The given expression is $E = (\overrightarrow{a} \times \overrightarrow{b}) \times (\overrightarrow{r} \times \overrightarrow{c}) + (\overrightarrow{b} \times \overrightarrow{c}) \times (\overrightarrow{r} \times \overrightarrow{a}) + (\overrightarrow{c} \times \overrightarrow{a}) \times (\overrightarrow{r} \times \overrightarrow{b})$.

Using the vector triple product identity $\overrightarrow{P} \times (\overrightarrow{Q} \times \overrightarrow{R}) = (\overrightarrow{P} \cdot \overrightarrow{R})\overrightarrow{Q} - (\overrightarrow{P} \cdot \overrightarrow{Q})\overrightarrow{R}$:

Term 1: $(\overrightarrow{a} \times \overrightarrow{b}) \times (\overrightarrow{r} \times \overrightarrow{c}) = ((\overrightarrow{a} \times \overrightarrow{b}) \cdot \overrightarrow{c})\overrightarrow{r} - ((\overrightarrow{a} \times \overrightarrow{b}) \cdot \overrightarrow{r})\overrightarrow{c} = [\overrightarrow{a}\overrightarrow{b}\overrightarrow{c}]\overrightarrow{r} - [\overrightarrow{a}\overrightarrow{b}\overrightarrow{r}]\overrightarrow{c}$.

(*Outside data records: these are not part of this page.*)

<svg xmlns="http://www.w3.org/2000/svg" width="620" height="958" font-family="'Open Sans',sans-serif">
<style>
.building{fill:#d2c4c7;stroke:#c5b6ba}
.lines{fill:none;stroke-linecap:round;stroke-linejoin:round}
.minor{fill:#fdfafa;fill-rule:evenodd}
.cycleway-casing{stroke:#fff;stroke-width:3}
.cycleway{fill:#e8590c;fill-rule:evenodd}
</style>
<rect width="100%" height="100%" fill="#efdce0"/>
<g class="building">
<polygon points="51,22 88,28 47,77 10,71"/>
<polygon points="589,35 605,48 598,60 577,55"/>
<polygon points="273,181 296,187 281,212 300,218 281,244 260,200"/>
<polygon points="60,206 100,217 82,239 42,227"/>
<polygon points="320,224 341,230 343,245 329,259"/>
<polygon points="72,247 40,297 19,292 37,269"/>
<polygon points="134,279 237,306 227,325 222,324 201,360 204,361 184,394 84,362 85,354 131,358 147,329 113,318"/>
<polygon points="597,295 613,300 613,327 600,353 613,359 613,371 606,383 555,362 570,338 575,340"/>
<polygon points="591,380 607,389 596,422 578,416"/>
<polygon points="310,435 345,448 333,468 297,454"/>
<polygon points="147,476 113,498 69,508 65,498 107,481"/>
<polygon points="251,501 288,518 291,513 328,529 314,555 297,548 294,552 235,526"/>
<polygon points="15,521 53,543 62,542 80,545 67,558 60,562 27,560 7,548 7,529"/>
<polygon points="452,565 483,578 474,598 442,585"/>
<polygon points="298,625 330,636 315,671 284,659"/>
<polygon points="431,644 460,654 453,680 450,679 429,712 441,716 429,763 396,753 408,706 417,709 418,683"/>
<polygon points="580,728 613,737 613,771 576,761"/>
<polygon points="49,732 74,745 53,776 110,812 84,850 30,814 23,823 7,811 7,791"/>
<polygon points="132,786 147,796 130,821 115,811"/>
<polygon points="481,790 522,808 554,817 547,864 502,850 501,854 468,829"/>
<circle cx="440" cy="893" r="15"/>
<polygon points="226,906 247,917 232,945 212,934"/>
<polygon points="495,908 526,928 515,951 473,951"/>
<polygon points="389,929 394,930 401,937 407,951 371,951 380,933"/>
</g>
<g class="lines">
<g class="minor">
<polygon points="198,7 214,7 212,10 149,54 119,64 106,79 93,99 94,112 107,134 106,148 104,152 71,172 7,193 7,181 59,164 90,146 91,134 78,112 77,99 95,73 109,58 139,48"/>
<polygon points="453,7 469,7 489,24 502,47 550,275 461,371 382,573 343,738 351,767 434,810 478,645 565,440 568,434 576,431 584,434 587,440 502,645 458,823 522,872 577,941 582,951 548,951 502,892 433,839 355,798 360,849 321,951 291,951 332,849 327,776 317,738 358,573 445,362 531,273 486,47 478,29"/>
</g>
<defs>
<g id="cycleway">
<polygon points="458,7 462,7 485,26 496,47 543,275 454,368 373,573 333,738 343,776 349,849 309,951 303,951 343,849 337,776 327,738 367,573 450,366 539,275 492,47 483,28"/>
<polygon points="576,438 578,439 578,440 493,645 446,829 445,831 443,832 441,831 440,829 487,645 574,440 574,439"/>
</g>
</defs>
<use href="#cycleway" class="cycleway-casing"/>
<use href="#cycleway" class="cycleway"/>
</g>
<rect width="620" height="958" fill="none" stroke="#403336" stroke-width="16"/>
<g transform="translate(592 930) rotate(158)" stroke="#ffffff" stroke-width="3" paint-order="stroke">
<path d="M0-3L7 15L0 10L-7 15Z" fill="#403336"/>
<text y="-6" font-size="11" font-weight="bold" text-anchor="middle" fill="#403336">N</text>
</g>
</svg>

Term 2: $(\overrightarrow{b} \times \overrightarrow{c}) \times (\overrightarrow{r} \times \overrightarrow{a}) = ((\overrightarrow{b} \times \overrightarrow{c}) \cdot \overrightarrow{a})\overrightarrow{r} - ((\overrightarrow{b} \times \overrightarrow{c}) \cdot \overrightarrow{r})\overrightarrow{a} = [\overrightarrow{a}\overrightarrow{b}\overrightarrow{c}]\overrightarrow{r} - [\overrightarrow{b}\overrightarrow{c}\overrightarrow{r}]\overrightarrow{a}$.

Term 3: $(\overrightarrow{c} \times \overrightarrow{a}) \times (\overrightarrow{r} \times \overrightarrow{b}) = ((\overrightarrow{c} \times \overrightarrow{a}) \cdot \overrightarrow{b})\overrightarrow{r} - ((\overrightarrow{c} \times \overrightarrow{a}) \cdot \overrightarrow{r})\overrightarrow{b} = [\overrightarrow{a}\overrightarrow{b}\overrightarrow{c}]\overrightarrow{r} - [\overrightarrow{c}\overrightarrow{a}\overrightarrow{r}]\overrightarrow{b}$.

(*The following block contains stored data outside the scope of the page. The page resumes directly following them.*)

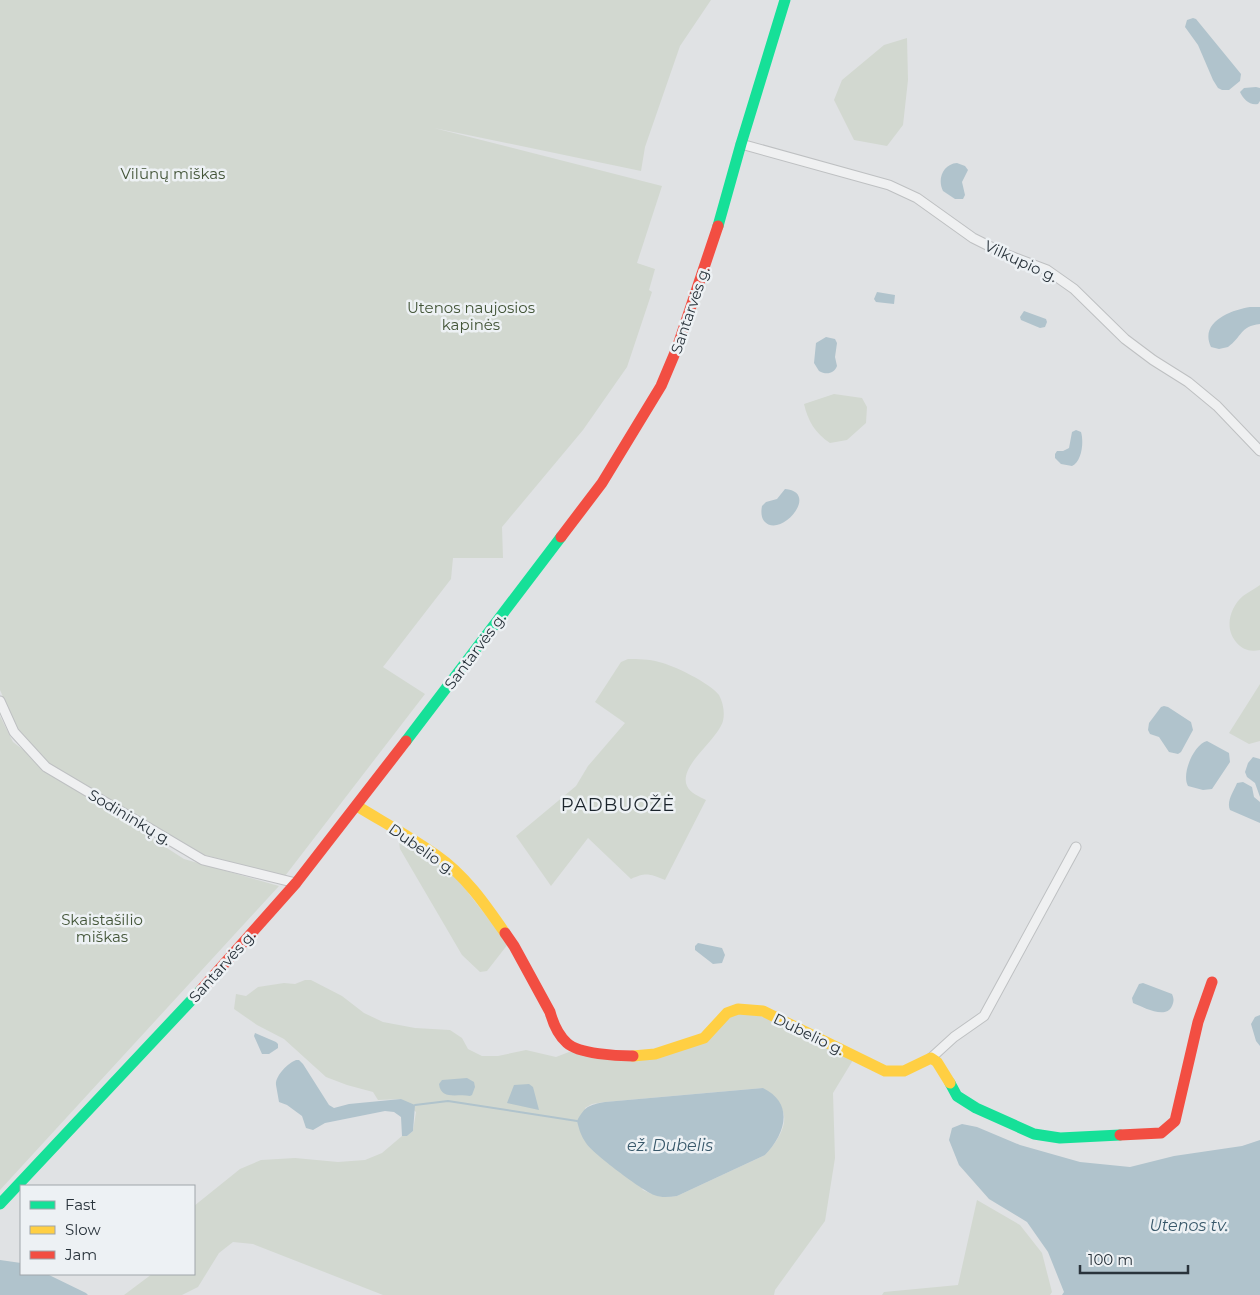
<svg xmlns="http://www.w3.org/2000/svg" width="1260" height="1295" viewBox="0 0 1260 1295" font-family="Montserrat,sans-serif">
<style>
.green{fill:#d2d8d0;fill-rule:evenodd}
.water{fill:#b0c3cc}
.lines{fill:none;stroke-linecap:round;stroke-linejoin:round}
.stream{stroke:#b0c3cc;stroke-width:2}
.street-casing{stroke:#bec0c2;stroke-width:11}
.street{stroke:#eff0f1;stroke-width:9}
.fast{stroke:#16e098;stroke-width:11}
.slow{stroke:#ffcf43;stroke-width:11}
.jam{stroke:#f24e42;stroke-width:11}
.labels{text-anchor:middle;dominant-baseline:central;stroke-width:5;stroke-linejoin:round;paint-order:stroke}
.park-label{font-size:15px;fill:#435538;stroke:#edf1f4}
.street-label{font-size:15px;fill:#29333b;stroke:#edf1f4}
.water-label{font-size:16px;font-style:italic;fill:#38586a;stroke:#edf1f4}
.quarter-label{font-size:18px;letter-spacing:1px;fill:#1b242c;stroke:#edf1f4}
</style>
<rect width="100%" height="100%" fill="#e0e2e4"/>
<path class="green" d="M0 0H711L680 46 645 147 641 171 434 128 662 186 637 263 655 269 649 290 652 292 627 367 583 430 502 527 503 558H453L451 579 383 667 425 694 285 876 201 854 51 765 17 729 0 690Z
M907 38 908 80 903 125 887 146 854 140 834 100 842 80 884 45Z
M834 394 862 398 867 407 866 423 847 440 830 443C815 433 808 421 804 404Z
M1260 585V650C1250 652 1243 650 1236 642 1224 628 1230 607 1243 596 1248 592 1255 589 1260 585Z
M628 659C638 659 649 659 659 662 673 665 710 683 719 695 723 702 725 713 723 721 717 741 678 766 687 786 690 793 700 797 706 800L665 880C650 874 646 872 631 879L588 838 551 886 516 836 576 786 588 766 625 723 595 702 621 662Z
M1260 684V741L1249 744 1229 733Z
M0 716 13 742 69 785 184 859 279 886 0 1190Z
M398 834 449 868 508 944 487 971 480 972 462 955 400 849Z
M305 980H311L342 996 364 1013 383 1022 415 1028 450 1030 462 1038 468 1049 482 1056H498L526 1050 556 1057 569 1052 581 1051 608 1057 694 1045 733 1014H757L853 1060 833 1093 835 1158 825 1221 775 1290 774 1295H383L253 1244 233 1242 219 1253 198 1287 182 1295H124L152 1274H194V1206L240 1169 261 1160 295 1158 338 1162 365 1160 382 1153 402 1136H407L413 1131 416 1112 401 1099 378 1100 373 1092 347 1085 326 1077 284 1039 257 1025 234 1009 236 994 246 996 258 987 284 983 295 984ZM763 1088C769 1095 778 1101 782 1109 790 1125 775 1144 765 1155L677 1196C664 1198 655 1196 643 1190L585 1108 592 1104 605 1102Z
M977 1200 1020 1225 1042 1253 1052 1292 1050 1295H882L884 1292 958 1285Z"/>
<path class="water" d="M1193 18 1196 19 1241 74 1240 81 1229 90H1222L1218 88 1213 80 1198 45 1185 27 1187 20Z
M1256 87 1260 88V101L1258 104C1250 106 1243 99 1240 92L1244 88Z
M957 163 965 166 968 170 962 182 965 195 963 199H955L943 191C937 179 943 164 957 163Z
M877 292 895 295 894 304 876 302 874 299Z
M1250 307H1260V324C1240 326 1242 337 1228 347L1219 349 1211 347C1199 322 1231 310 1250 307Z
M1024 311 1046 319 1047 322 1045 327 1040 328 1021 320 1020 317Z
M826 337 835 339 837 343 835 357 837 366C834 374 826 375 819 371L814 363 816 343Z
M1076 430 1081 432C1084 442 1082 461 1072 466L1061 464 1055 458V454L1057 451H1063L1069 448 1072 432Z
M785 489C821 492 780 540 764 521 761 517 761 511 762 506L766 502 777 499Z
M1164 706 1168 707 1191 722 1193 730 1181 752 1178 754 1169 752 1159 737 1150 734 1148 730 1149 723 1161 707Z
M1207 741 1229 753 1230 762 1212 789 1203 790 1188 786C1181 774 1194 744 1207 741Z
M1253 757 1260 759V797L1255 783 1247 777 1245 772 1248 763Z
M1243 782 1252 787 1254 797 1260 802V823L1230 810C1226 801 1234 791 1237 783Z
M698 943 722 948 725 955 722 963 713 964 695 950V946Z
M1143 983 1172 994C1174 999 1174 1001 1172 1006 1166 1020 1143 1007 1133 1003L1132 998 1139 984Z
M1260 1015V1046L1256 1041 1251 1024 1255 1017Z
M255 1033 276 1042 278 1044V1048L269 1054H262L254 1036Z
M296 1060H299L303 1064 329 1105 334 1108 349 1104 401 1099 415 1105 413 1131 407 1136H402L401 1117 394 1112 385 1111 325 1123 313 1130 306 1128 302 1116 287 1105 279 1102C278 1096 277 1091 276 1085 275 1076 288 1063 296 1060Z
M467 1078 474 1082 475 1087 472 1095 470 1096C458 1093 441 1101 439 1084L442 1080Z
M529 1084 533 1087 539 1110 507 1103 514 1085Z
M763 1088C795 1104 785 1134 765 1155L677 1196C669 1197 662 1198 654 1195 643 1191 592 1153 586 1143 581 1136 579 1129 577 1121 585 1106 589 1105 605 1102Z
M962 1124 977 1127 1020 1145 1080 1162 1130 1167 1174 1156 1242 1146 1260 1140V1295H1062L1064 1292 1048 1252 1027 1222 989 1199 959 1165 949 1140 952 1128Z
M0 1260 21 1263V1274H47L86 1293 88 1295H0Z"/>
<g class="lines">
<path class="stream" d="M415 1105 448 1101 577 1121"/>
<defs>
<path id="street" d="M741 144 889 185 917 198 973 238 1005 254 1047 270 1074 289 1125 339 1153 360 1188 382 1217 406 1260 451
M0 701 14 732 46 767 203 860 296 883
M931 1058 954 1037 984 1016 1076 847"/>
</defs>
<use href="#street" class="street-casing"/>
<use href="#street" class="street"/>
<path class="fast" d="M718 226 741 144 785 0
M406 741 561 537
M950 1083 957 1096 976 1108 1034 1134 1060 1138 1120 1135
M0 1204 201 990"/>
<path class="slow" d="M357 806C383 822 411 837 436 855 465 875 485 904 505 933
M633 1056 655 1054 704 1038 727 1013 738 1009 763 1011 885 1071H904L931 1058 937 1062 950 1083"/>
<path class="jam" d="M561 537 602 483 661 386 677 348 718 226
M505 933 514 946 550 1012C553 1023 558 1035 567 1043 579 1054 617 1056 633 1056
M201 990 296 883 406 741
M1120 1135 1161 1133 1175 1121 1198 1022 1212 982"/>
</g>
<g class="labels">
<g class="park-label">
<text x="173" y="173">Vilūnų miškas</text>
<text x="471" y="307">Utenos naujosios<tspan x="471" dy="17">kapinės</tspan></text>
<text x="102" y="919">Skaistašilio<tspan x="102" dy="17">miškas</tspan></text>
</g>
<g class="street-label">
<text transform="translate(1021 261) rotate(25)">Vilkupio g.</text>
<text transform="translate(690 310) rotate(-71)">Santarvės g.</text>
<text transform="translate(475 651) rotate(-53)">Santarvės g.</text>
<text transform="translate(130 817) rotate(31)">Sodininkų g.</text>
<text transform="translate(422 849) rotate(35)">Dubelio g.</text>
<text transform="translate(222 966) rotate(-48)">Santarvės g.</text>
<text transform="translate(809 1034) rotate(26)">Dubelio g.</text>
</g>
<g class="water-label">
<text x="670" y="1145">ež. Dubelis</text>
<text x="1189" y="1225">Utenos tv.</text>
</g>
<g class="quarter-label">
<text x="618" y="805">PADBUOŽĖ</text>
</g>
</g>
<rect x="20" y="1185" width="175" height="90" fill="#edf1f4" stroke="#9fa5aa"/>
<rect x="30" y="1201" width="25" height="8" fill="#16e098" stroke="#9fa5aa"/>
<text x="65" y="1210" font-size="15" fill="#29333b">Fast</text>
<rect x="30" y="1226" width="25" height="8" fill="#ffcf43" stroke="#9fa5aa"/>
<text x="65" y="1235" font-size="15" fill="#29333b">Slow</text>
<rect x="30" y="1251" width="25" height="8" fill="#f24e42" stroke="#9fa5aa"/>
<text x="65" y="1260" font-size="15" fill="#29333b">Jam</text>
<path d="M1080 1265v8h108v-8" fill="none" stroke="#29333b" stroke-width="2.5"/>
<text x="1088" y="1265" font-size="15" fill="#29333b" stroke="#edf1f4" stroke-width="4" paint-order="stroke">100 m</text>
</svg>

Adding the three terms: $E = 3[\overrightarrow{a}\overrightarrow{b}\overrightarrow{c}]\overrightarrow{r} - ([\overrightarrow{a}\overrightarrow{b}\overrightarrow{r}]\overrightarrow{c} + [\overrightarrow{b}\overrightarrow{c}\overrightarrow{r}]\overrightarrow{a} + [\overrightarrow{c}\overrightarrow{a}\overrightarrow{r}]\overrightarrow{b})$.

Using the identity $[\overrightarrow{a}\overrightarrow{b}\overrightarrow{c}]\overrightarrow{r} = [\overrightarrow{r}\overrightarrow{b}\overrightarrow{c}]\overrightarrow{a} + [\overrightarrow{r}\overrightarrow{c}\overrightarrow{a}]\overrightarrow{b} + [\overrightarrow{r}\overrightarrow{a}\overrightarrow{b}]\overrightarrow{c} = [\overrightarrow{b}\overrightarrow{c}\overrightarrow{r}]\overrightarrow{a} + [\overrightarrow{c}\overrightarrow{a}\overrightarrow{r}]\overrightarrow{b} + [\overrightarrow{a}\overrightarrow{b}\overrightarrow{r}]\overrightarrow{c}$, the term in parenthesis is equal to $[\overrightarrow{a}\overrightarrow{b}\overrightarrow{c}]\overrightarrow{r}$.

Therefore, $E = 3[\overrightarrow{a}\overrightarrow{b}\overrightarrow{c}]\overrightarrow{r} - [\overrightarrow{a}\overrightarrow{b}\overrightarrow{c}]\overrightarrow{r} = 2[\overrightarrow{a}\overrightarrow{b}\overrightarrow{c}]\overrightarrow{r}$.